H. Dai, R. Srikant, and C. Zhang (Eds.): PAKDD 2004, LNAI 3056, pp. 207–211, 2004.
© Springer-Verlag Berlin Heidelberg 2004
The Application of Emerging Patterns for Improving the
Quality of Rare-Class Classification
Hamad Alhammady and Kotagiri Ramamohanarao
Department of Computer Science and Software Engineering
The University of Melbourne
Parkville, Victoria 3010, Australia
{hhammady, rao}@cs.mu.oz.au
Abstract. The classification of rare cases is a challenging problem in many real
life applications. The scarcity of the rare cases makes it difficult for traditional
classifiers to classify them correctly. In this paper, we propose a new approach
to use emerging patterns (EPs) [3] in rare-class classification (EPRC).
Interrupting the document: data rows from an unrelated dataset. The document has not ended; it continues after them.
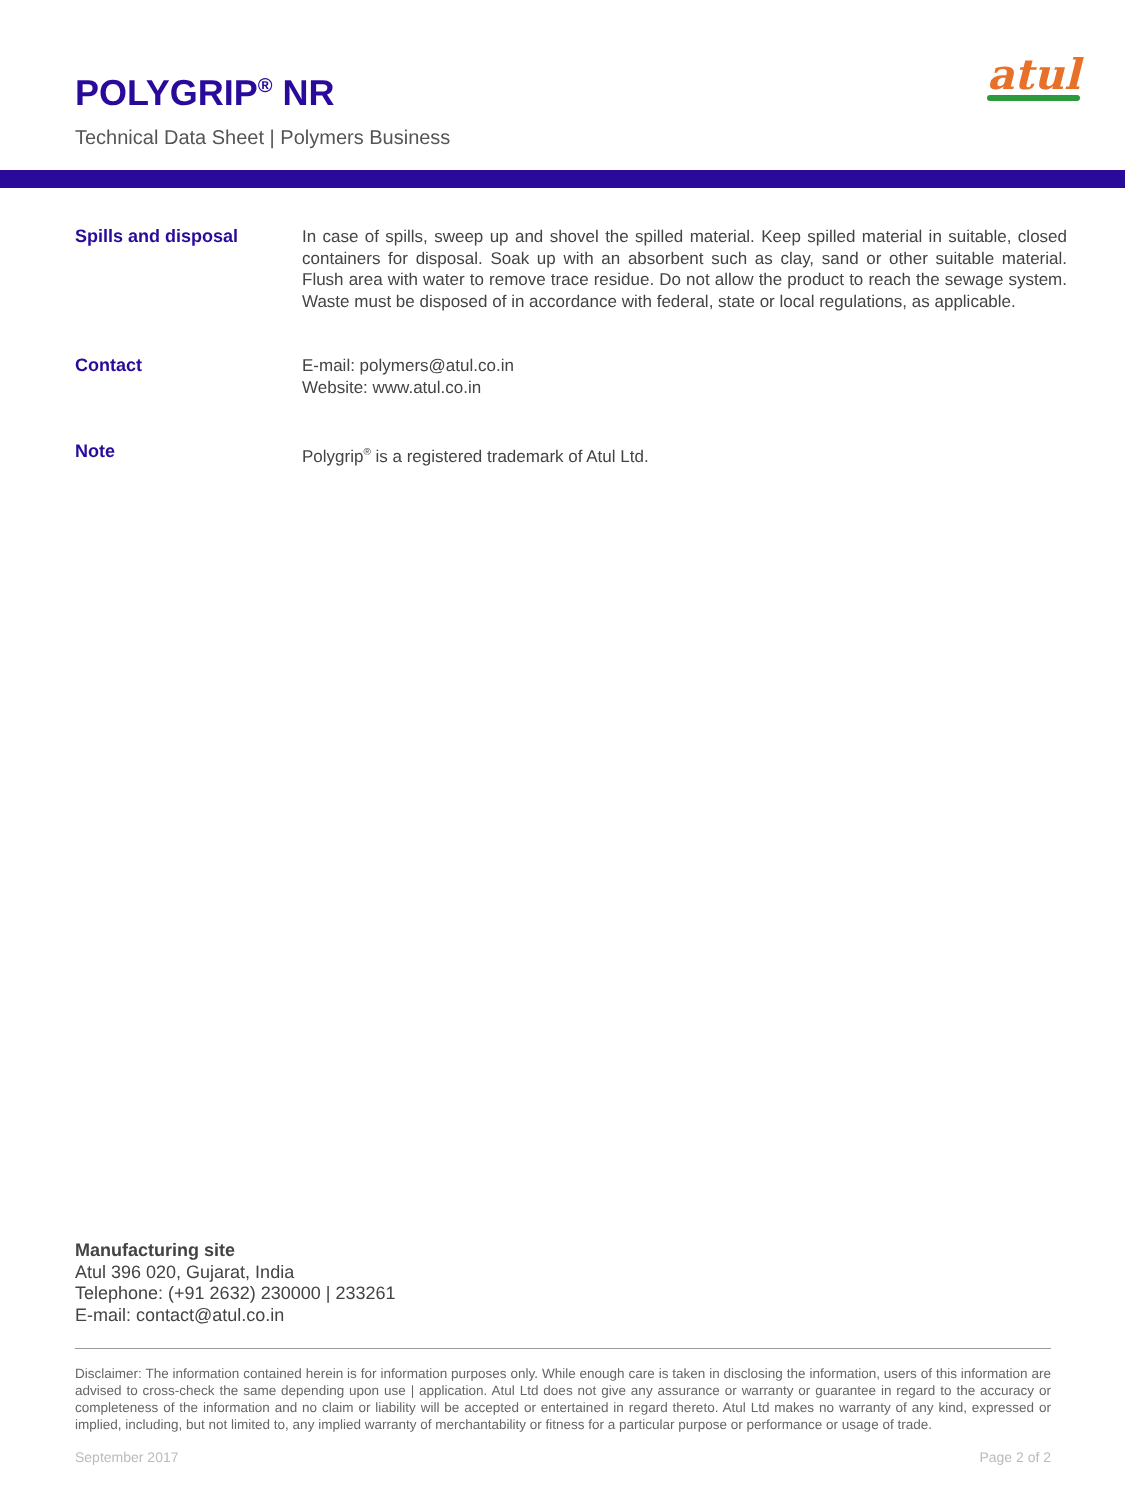POLYGRIP<sup>®</sup> NR
Technical Data Sheet | Polymers Business
atul
Spills and disposal In case of spills, sweep up and shovel the spilled material. Keep spilled material in suitable, closed containers for disposal. Soak up with an absorbent such as clay, sand or other suitable material. Flush area with water to remove trace residue. Do not allow the product to reach the sewage system. Waste must be disposed of in accordance with federal, state or local regulations, as applicable.
Contact E-mail: polymers@atul.co.in
Website: www.atul.co.in
Note Polygrip<sup>®</sup> is a registered trademark of Atul Ltd.
Manufacturing site
Atul 396 020, Gujarat, India
Telephone: (+91 2632) 230000 | 233261
E-mail: contact@atul.co.in
Disclaimer: The information contained herein is for information purposes only. While enough care is taken in disclosing the information, users of this information are advised to cross-check the same depending upon use | application. Atul Ltd does not give any assurance or warranty or guarantee in regard to the accuracy or completeness of the information and no claim or liability will be accepted or entertained in regard thereto. Atul Ltd makes no warranty of any kind, expressed or implied, including, but not limited to, any implied warranty of merchantability or fitness for a particular purpose or performance or usage of trade.
September 2017 Page 2 of 2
Traditional EP-based classifiers [2] fail to achieve accepted results when
dealing with rare cases. EPRC overcomes this problem by applying three
improving stages: generating new undiscovered EPs for the rare class, pruning
low-support EPs, and increasing the supports of the rare-class EPs. An
experimental evaluation carried out on a number of rare-class databases shows
that EPRC outperforms EP-based classifiers as well as other classification
methods such as PNrule [1], Metacost [6], and C4.5 [7].
1 Introduction
Classification of rare cases is an important problem in data mining. This problem is
identified as distinguishing rarely-occurring samples from other overwhelming
samples in a significantly imbalanced dataset [1]. In this paper, we investigate how to
employ emerging patterns (EPs) in rare-case classification. EPs are a new kind of
patterns that introduced recently [3]. EPs are defined as itemsets whose supports
increase significantly from one class to another. The power of EPs can be used to
build high-performance classifiers [2]. Usually, these classifiers achieve higher
accuracies than other state-of-the-art classifiers. However, simple EP-based classifiers
do not retain their high performance when dealing with datasets which have rare
cases. The reason for this failure is that the number of the rare-class EPs is very small,
and their supports are very low. Hence, they fail to distinguish rare cases from a vast
majority of other cases.
In this paper we propose a new approach to use the advantage of EPs to classify
rare cases in imbalanced datasets. The aim of our approach (called EPRC) is to
improve the discriminating power of EPs so that they achieve better results when
dealing with rare cases. This is achieved through three improving stages; 1)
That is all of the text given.